Terms: Nonlinearity
Jun 4, 2020When learning about neural networks for the first time, you might hear about the term nonlinearity around the time you learn about activation functions. Basically, non-linearity just means not linear.
While nonlinear does mean not linear, there are a couple of small catches that aren’t obvious right away. For example, if the output function of a network could be described by the function sqrt(2)*x^2+ pi^3sin(x) you might think that the function is doing a nonlinear transformation. However, if the inputs into the network are x^2 and sin(x), then you know that the network did a linear transformation. It’s a linear transformation since the output can be written as a linear combination of the inputs – that is, if we say y = x^2 and z = sin(x), we can immediately see that sqrt(2)*y + pi^3*z is a linear function of y and z. Note that we don’t care that the constants are the sqrt(2) and pi^3, those are just constants that don’t depend on the input – we can rewrite this function as f(y,z)= ay+bz and see more clearly that this is a linear function. You might now be confused – so if the output can be nonlinear but it isn’t a nonlinear transformation, then what is a nonlinear transformation?

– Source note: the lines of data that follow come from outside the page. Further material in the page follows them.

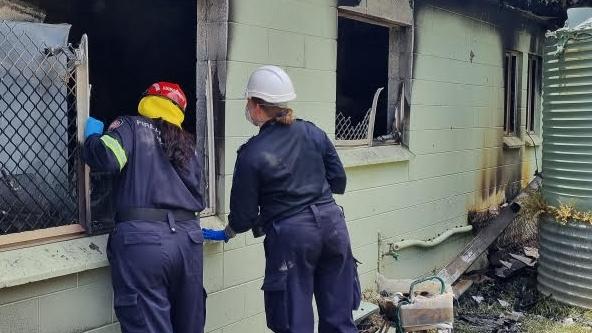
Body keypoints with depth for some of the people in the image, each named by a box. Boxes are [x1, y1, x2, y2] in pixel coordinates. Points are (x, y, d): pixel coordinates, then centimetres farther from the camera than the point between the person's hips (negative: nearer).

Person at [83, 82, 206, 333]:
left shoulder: (132, 126, 8)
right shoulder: (185, 142, 23)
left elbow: (106, 157, -8)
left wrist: (93, 136, 11)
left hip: (143, 237, -5)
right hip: (188, 237, 6)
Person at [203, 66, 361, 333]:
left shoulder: (252, 154, -9)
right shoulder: (312, 132, 3)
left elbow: (244, 213, -2)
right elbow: (338, 180, 10)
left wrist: (225, 234, 18)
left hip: (290, 234, -5)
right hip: (332, 222, 5)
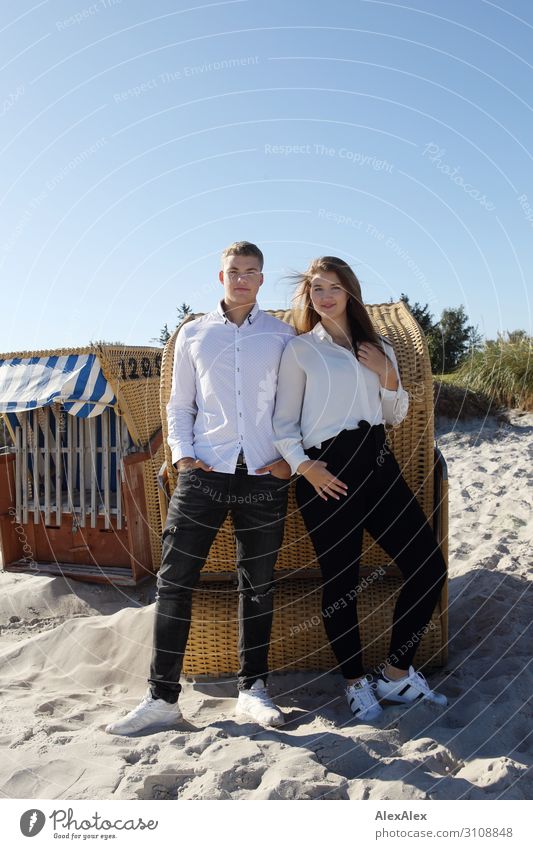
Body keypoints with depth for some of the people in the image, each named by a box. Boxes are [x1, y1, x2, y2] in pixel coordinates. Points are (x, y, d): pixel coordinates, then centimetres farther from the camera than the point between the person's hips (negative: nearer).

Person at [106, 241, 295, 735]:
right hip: (205, 472, 0)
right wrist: (181, 452, -1)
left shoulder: (282, 335, 9)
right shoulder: (194, 334, 12)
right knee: (174, 578, -4)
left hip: (263, 474, 0)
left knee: (258, 583, 7)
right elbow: (179, 405, 14)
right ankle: (162, 697, 7)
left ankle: (252, 689, 20)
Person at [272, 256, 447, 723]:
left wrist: (388, 376, 3)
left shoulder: (380, 348, 18)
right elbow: (284, 421, 2)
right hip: (328, 470, -5)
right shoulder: (300, 348, 5)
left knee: (429, 565, 0)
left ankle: (396, 674, 17)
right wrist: (301, 465, -13)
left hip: (378, 462, 5)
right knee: (340, 582, -2)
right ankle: (356, 683, 21)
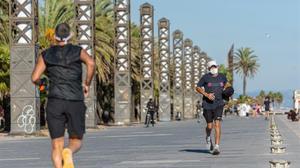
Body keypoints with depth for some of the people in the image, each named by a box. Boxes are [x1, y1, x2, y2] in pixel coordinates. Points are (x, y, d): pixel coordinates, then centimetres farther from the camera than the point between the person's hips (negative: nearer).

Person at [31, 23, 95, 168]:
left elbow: (35, 78, 0)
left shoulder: (46, 54, 8)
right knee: (76, 143, 12)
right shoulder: (78, 51, 6)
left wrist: (40, 83, 23)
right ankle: (68, 152, -24)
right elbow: (91, 63, -15)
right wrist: (87, 84, -2)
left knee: (57, 146, 6)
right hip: (75, 103, -1)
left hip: (54, 102, 1)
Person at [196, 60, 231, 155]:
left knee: (217, 124, -14)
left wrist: (226, 87, 7)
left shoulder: (222, 77, 7)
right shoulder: (205, 77, -3)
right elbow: (197, 88, 3)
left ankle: (217, 146, -13)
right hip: (208, 104, -1)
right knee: (209, 126, 5)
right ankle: (208, 137, 41)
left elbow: (226, 83, 29)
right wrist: (206, 94, -11)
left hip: (219, 104, 1)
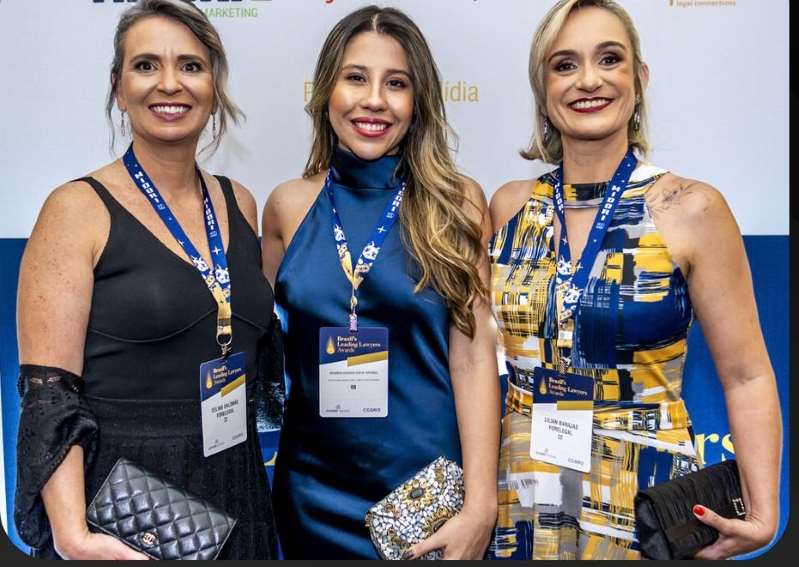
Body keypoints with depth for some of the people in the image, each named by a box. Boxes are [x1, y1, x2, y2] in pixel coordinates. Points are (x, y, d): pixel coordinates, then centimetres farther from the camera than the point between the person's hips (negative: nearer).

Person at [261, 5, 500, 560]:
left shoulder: (456, 201, -6)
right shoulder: (289, 204, -1)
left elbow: (472, 354, -10)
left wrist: (481, 503, -13)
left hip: (428, 485, -1)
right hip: (315, 485, 2)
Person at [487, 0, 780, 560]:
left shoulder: (691, 209, -11)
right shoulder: (510, 205, -2)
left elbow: (745, 375, -8)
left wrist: (762, 511, -17)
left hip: (645, 496, -2)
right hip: (523, 494, 3)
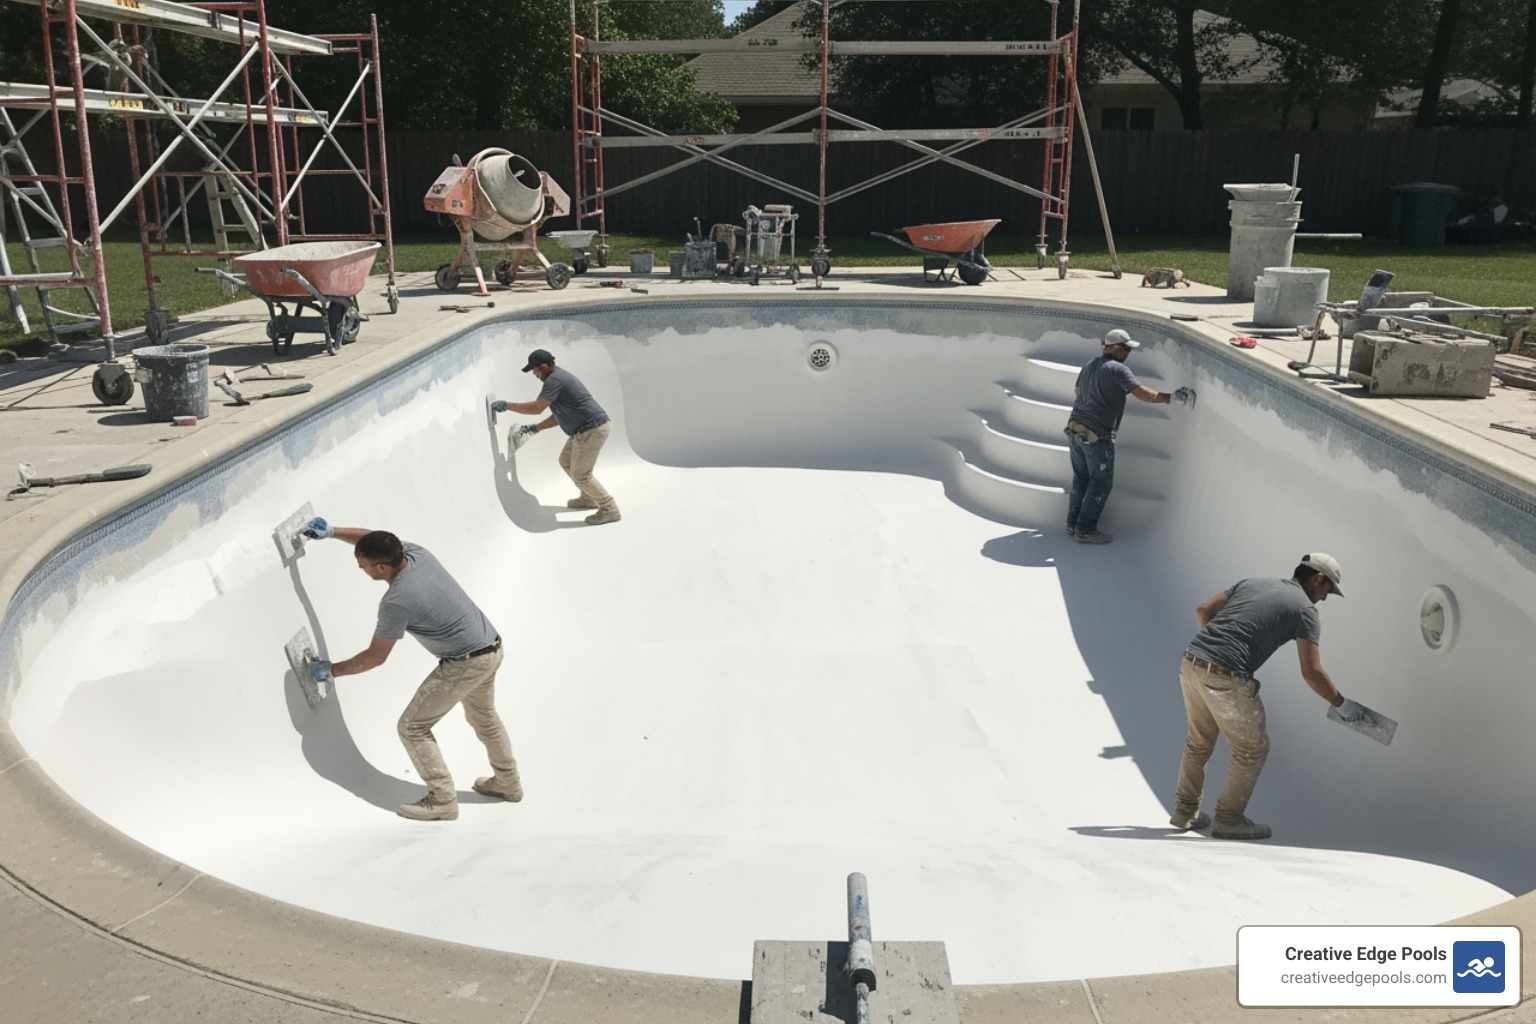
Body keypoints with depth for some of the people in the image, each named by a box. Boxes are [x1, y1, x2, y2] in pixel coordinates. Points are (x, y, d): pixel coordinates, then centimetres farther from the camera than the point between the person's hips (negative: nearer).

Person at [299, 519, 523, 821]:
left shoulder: (396, 602, -25)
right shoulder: (415, 552, -5)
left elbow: (375, 657, -12)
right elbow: (371, 539, 17)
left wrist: (331, 670, 0)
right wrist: (332, 531, 11)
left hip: (465, 664, -9)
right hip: (492, 647, 9)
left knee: (412, 727, 4)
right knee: (483, 716, 31)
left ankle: (443, 800, 10)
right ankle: (508, 783, 45)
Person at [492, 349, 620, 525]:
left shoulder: (555, 380, -17)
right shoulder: (559, 376, 16)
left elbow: (537, 408, -24)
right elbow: (560, 415, 21)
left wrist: (507, 405, -16)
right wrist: (537, 427, 21)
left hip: (592, 430, -11)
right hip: (585, 429, 11)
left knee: (580, 475, -4)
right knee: (566, 462, 23)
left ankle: (610, 510, 4)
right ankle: (588, 498, 36)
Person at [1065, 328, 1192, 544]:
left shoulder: (1090, 365, 13)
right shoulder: (1117, 369, -13)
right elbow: (1145, 395, -20)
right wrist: (1173, 397, -17)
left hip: (1074, 428, 8)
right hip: (1096, 435, -8)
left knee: (1081, 478, 18)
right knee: (1101, 483, 3)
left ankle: (1073, 524, 23)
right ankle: (1085, 530, 6)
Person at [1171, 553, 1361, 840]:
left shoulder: (1251, 583, 21)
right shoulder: (1305, 610, 3)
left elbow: (1203, 611, 16)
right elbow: (1311, 672, -2)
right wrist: (1342, 704, 12)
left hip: (1191, 663, 7)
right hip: (1226, 677, -7)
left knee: (1200, 741, 25)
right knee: (1252, 748, 13)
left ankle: (1185, 811, 34)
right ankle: (1229, 819, 21)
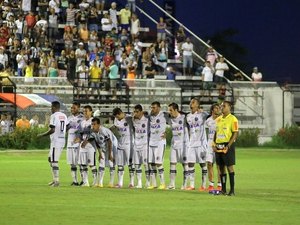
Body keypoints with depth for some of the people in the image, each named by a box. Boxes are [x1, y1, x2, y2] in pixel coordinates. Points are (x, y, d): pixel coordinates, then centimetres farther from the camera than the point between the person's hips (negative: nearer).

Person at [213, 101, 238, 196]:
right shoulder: (218, 119, 15)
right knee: (221, 167, 8)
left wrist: (228, 146, -18)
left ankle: (232, 190, -5)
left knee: (229, 166, -7)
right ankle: (223, 189, 13)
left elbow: (235, 134, -11)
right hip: (219, 146, 7)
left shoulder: (233, 119, -7)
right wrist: (214, 144, 5)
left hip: (227, 145, -7)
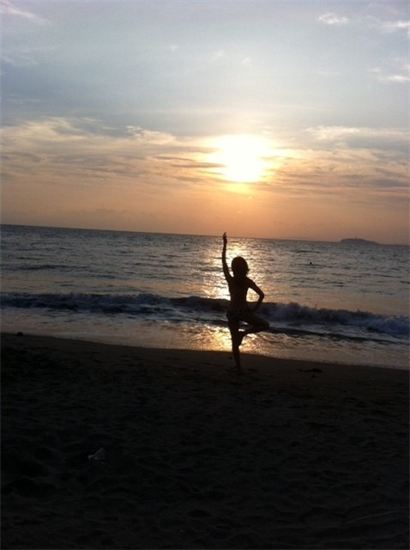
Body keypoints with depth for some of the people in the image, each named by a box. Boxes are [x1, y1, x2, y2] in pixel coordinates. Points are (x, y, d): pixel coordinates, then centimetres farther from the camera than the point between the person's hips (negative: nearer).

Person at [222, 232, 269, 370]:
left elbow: (223, 261, -4)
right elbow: (261, 295, -16)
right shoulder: (248, 281, -12)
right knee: (265, 325, 17)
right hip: (244, 311, -2)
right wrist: (255, 308, -3)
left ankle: (238, 368, 11)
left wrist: (225, 244, 1)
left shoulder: (230, 279, -12)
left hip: (232, 312, 2)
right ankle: (244, 332, -3)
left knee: (235, 342, 11)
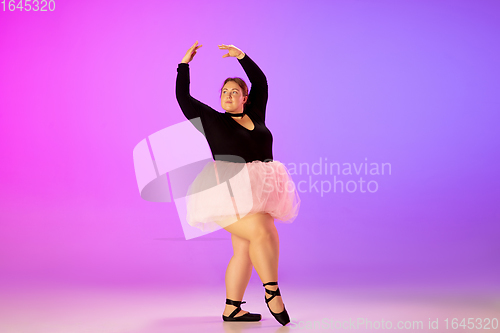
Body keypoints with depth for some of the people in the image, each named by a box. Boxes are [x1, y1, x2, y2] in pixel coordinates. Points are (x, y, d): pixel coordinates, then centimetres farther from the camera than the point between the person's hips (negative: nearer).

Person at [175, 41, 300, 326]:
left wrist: (242, 56, 16)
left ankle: (232, 308, 14)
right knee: (263, 233, -23)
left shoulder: (255, 115, 15)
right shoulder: (211, 120, 5)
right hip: (229, 193, -5)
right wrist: (184, 64, 6)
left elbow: (261, 83, 18)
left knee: (245, 250, 6)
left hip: (258, 192, 5)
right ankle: (272, 292, -8)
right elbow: (182, 96, 5)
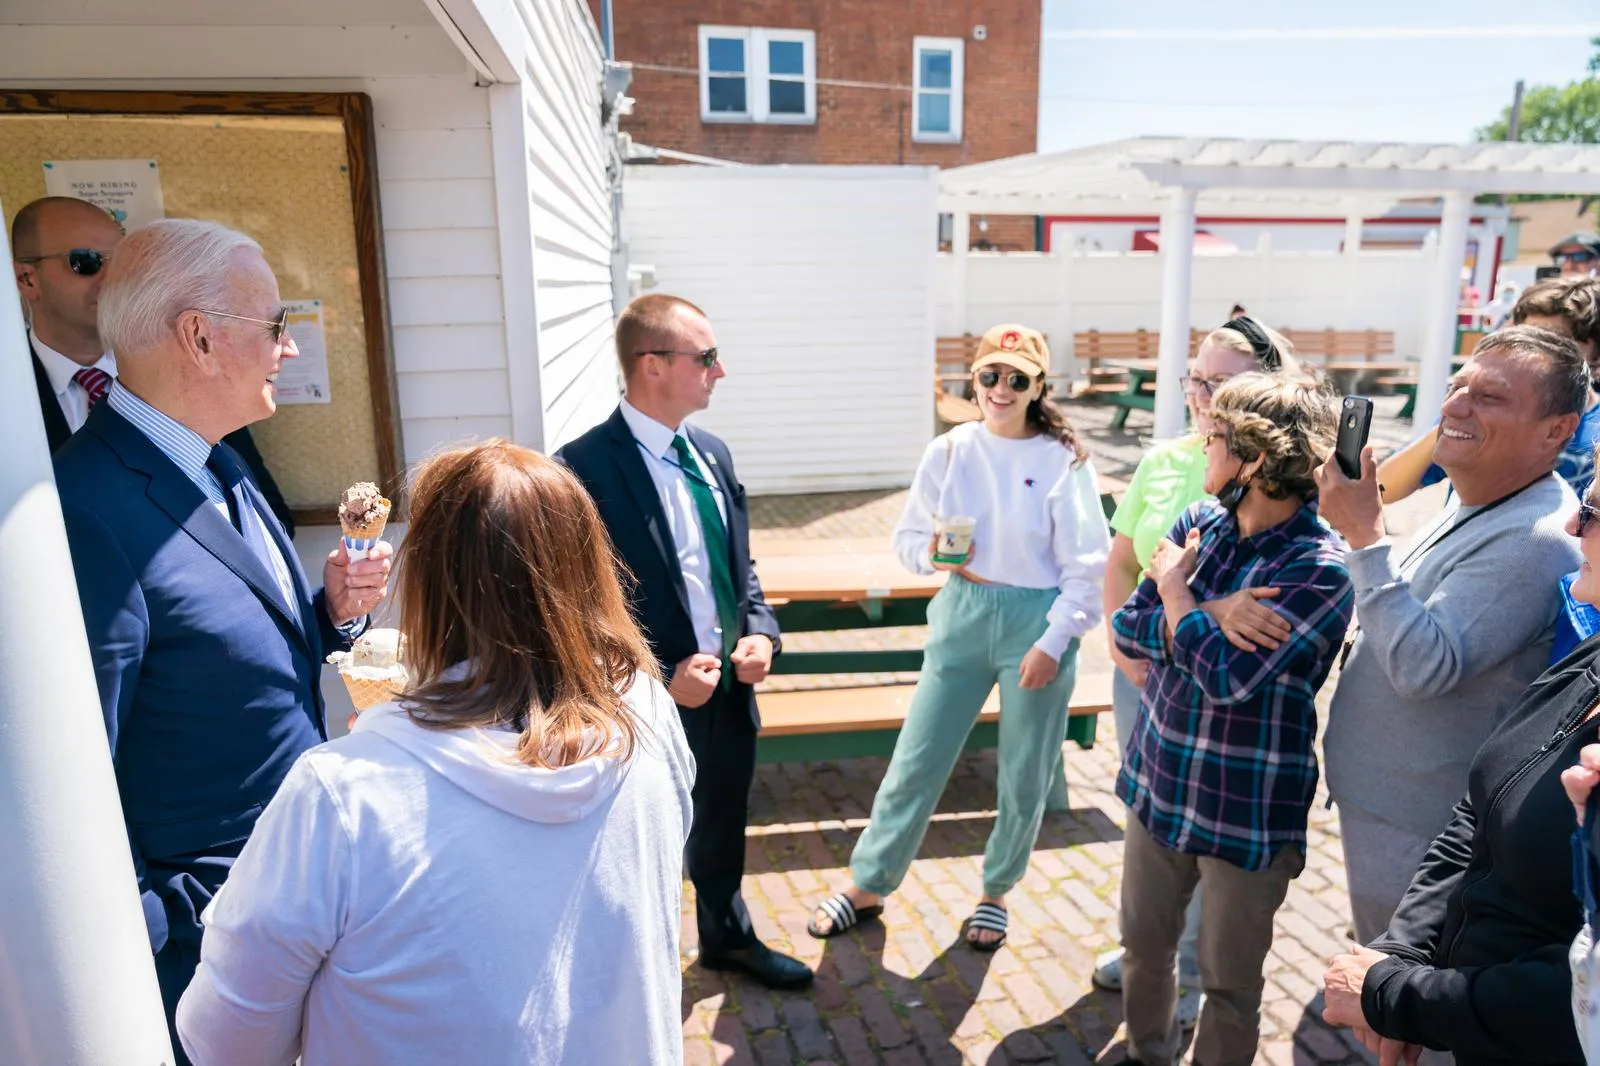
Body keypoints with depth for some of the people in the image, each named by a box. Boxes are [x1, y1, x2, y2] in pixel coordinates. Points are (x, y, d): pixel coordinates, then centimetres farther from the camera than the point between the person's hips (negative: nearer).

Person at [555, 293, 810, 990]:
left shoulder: (711, 453, 3)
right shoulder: (586, 468, -21)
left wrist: (762, 632, -4)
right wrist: (661, 678, -21)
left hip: (731, 693, 7)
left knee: (723, 833, 28)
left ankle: (727, 937, 54)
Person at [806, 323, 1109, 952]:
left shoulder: (1063, 460, -7)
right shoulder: (949, 452, -1)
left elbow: (1087, 565, -6)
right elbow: (907, 536, 7)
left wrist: (1053, 642, -12)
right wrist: (931, 553, -15)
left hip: (1036, 622, -2)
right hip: (962, 615, 2)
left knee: (1025, 776, 11)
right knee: (915, 761, 8)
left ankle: (995, 892, 36)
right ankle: (867, 887, 27)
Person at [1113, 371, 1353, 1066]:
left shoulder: (1322, 569, -20)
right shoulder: (1200, 523, -1)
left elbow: (1225, 673, -27)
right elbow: (1129, 630, -1)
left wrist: (1175, 588, -12)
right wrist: (1204, 623, -20)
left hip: (1249, 812, -6)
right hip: (1157, 781, 6)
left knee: (1228, 983, 15)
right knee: (1143, 945, 23)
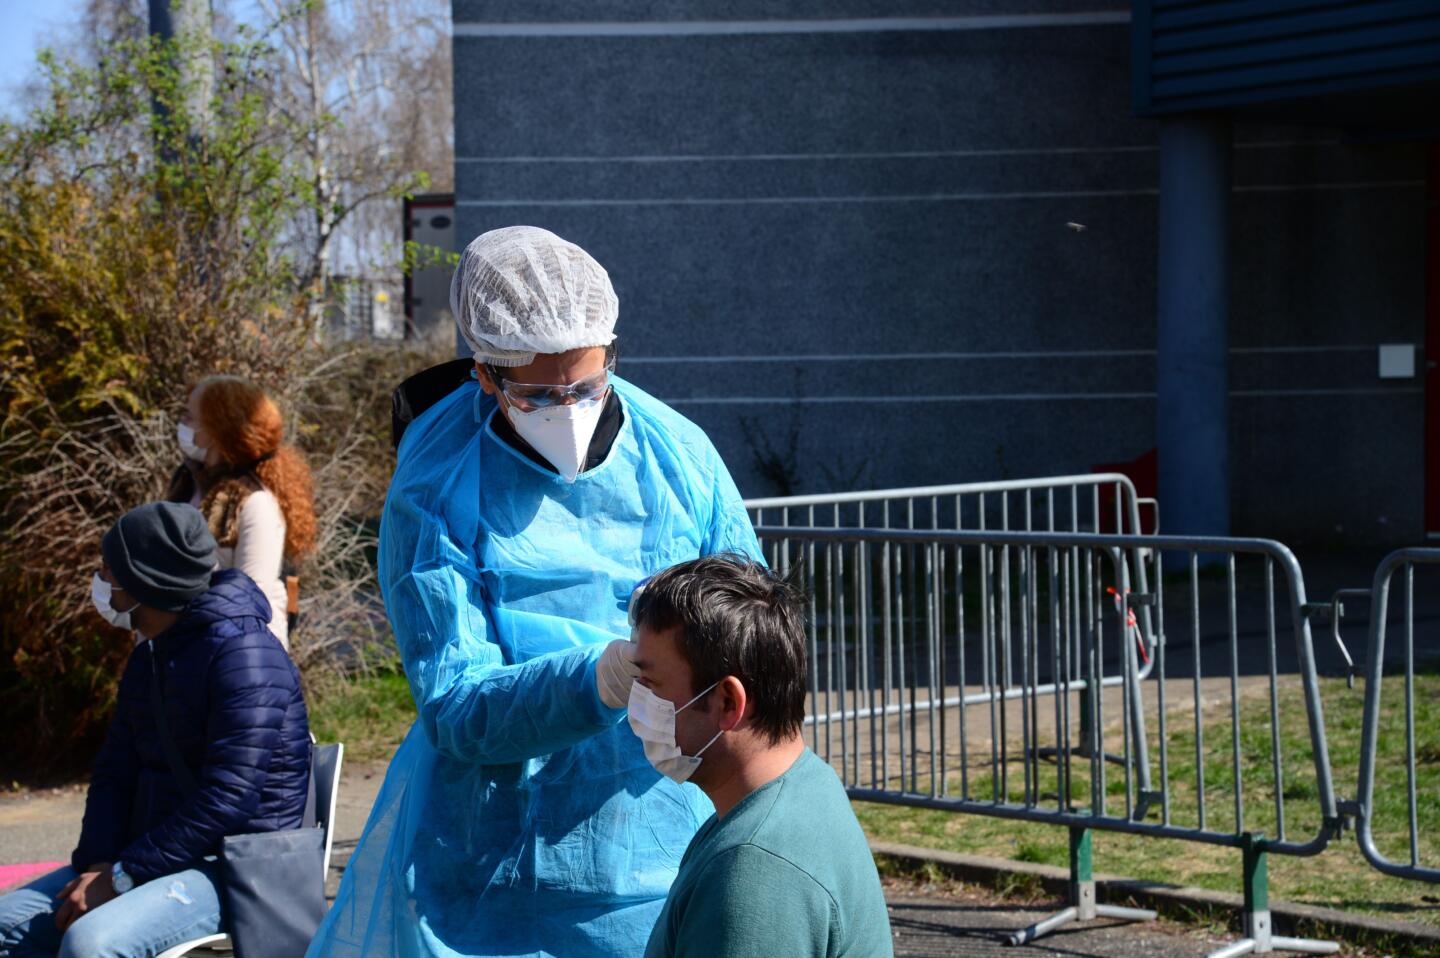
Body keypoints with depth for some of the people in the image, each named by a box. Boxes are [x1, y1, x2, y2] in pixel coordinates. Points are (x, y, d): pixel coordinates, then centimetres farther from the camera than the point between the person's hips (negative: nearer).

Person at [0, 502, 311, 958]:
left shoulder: (244, 655, -17)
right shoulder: (149, 656, 14)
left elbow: (228, 797, -24)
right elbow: (115, 772, 14)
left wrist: (122, 875, -21)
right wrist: (96, 864, -5)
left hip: (235, 867, -10)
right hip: (155, 857, 10)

Anything that can’t be written as the sum of all the inputs times some constants. That is, f(x,x2,x3…) is linear only if it can be written as f(x,x2,x3…) = a1x1 + a2x2 + a3x3… + c (some constant c).
Going back to the earlier example, that example is only linear if the inputs are x^2 and sin(x). If the input is x by itself it’s nonlinear, x^2 by itself it’s nonlinear, or sin(x) by itself it’s nonlinear, we know it’s a not a linear transformation because there is no way to take x^2 and multiply it or add some constant to it to get sin(x) or vice versa.